╔══

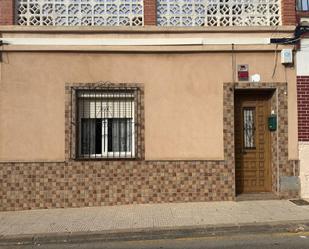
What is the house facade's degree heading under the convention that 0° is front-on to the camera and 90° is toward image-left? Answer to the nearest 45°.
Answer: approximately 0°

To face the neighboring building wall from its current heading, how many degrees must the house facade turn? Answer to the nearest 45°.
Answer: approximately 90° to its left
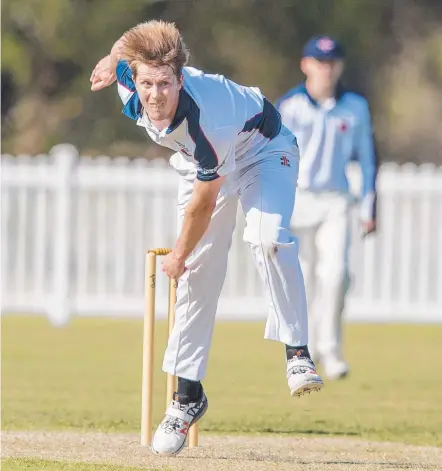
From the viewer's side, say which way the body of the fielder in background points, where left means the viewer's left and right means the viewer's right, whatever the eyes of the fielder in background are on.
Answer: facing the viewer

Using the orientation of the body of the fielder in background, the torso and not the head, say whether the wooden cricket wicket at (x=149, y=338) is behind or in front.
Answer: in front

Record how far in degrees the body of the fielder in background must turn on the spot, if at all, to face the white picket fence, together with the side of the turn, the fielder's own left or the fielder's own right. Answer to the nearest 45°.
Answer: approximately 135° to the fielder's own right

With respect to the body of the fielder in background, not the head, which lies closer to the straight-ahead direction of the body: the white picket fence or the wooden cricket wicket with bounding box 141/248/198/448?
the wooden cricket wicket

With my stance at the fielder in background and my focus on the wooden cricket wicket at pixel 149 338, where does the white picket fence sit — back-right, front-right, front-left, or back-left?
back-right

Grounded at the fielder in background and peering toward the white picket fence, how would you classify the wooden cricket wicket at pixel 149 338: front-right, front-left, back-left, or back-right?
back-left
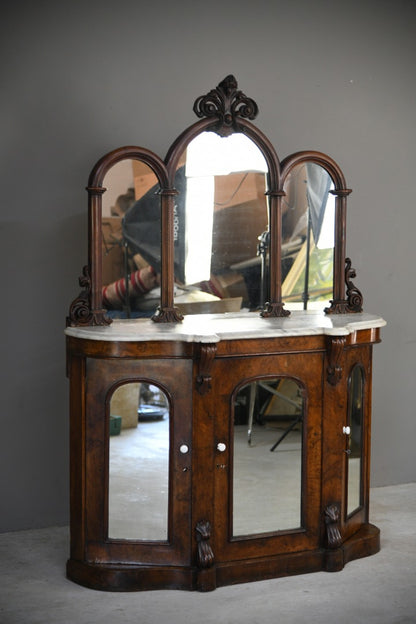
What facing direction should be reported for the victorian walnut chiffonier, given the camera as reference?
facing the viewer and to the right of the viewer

╚══
╔══

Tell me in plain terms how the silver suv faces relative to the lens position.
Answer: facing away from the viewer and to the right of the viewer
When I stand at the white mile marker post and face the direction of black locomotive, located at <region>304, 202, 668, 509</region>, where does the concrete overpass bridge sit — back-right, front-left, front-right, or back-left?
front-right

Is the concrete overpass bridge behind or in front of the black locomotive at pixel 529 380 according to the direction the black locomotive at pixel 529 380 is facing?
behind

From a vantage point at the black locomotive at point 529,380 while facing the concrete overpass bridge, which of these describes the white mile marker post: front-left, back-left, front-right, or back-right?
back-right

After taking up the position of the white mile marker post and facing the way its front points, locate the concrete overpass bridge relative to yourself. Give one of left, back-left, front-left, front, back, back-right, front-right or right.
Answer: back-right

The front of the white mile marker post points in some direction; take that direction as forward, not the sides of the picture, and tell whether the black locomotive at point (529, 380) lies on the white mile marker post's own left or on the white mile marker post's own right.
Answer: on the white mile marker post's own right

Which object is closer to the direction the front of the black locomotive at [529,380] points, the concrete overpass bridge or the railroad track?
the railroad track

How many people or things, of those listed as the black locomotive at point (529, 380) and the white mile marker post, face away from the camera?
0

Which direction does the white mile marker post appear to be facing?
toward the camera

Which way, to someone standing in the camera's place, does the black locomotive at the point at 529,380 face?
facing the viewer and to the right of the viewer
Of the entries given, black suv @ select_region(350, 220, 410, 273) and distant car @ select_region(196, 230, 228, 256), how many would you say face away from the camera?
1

╚══

Goal of the exercise
Extract every line of the records that contains the string "facade", copying each such line in full.

Exercise output
What is the house facade's degree heading under the convention that 0° is front-on to the camera and 90° is toward image-left? Answer to the nearest 45°.
To face the neighboring building wall from its current heading, how many degrees must the house facade turn? Answer to the nearest 45°.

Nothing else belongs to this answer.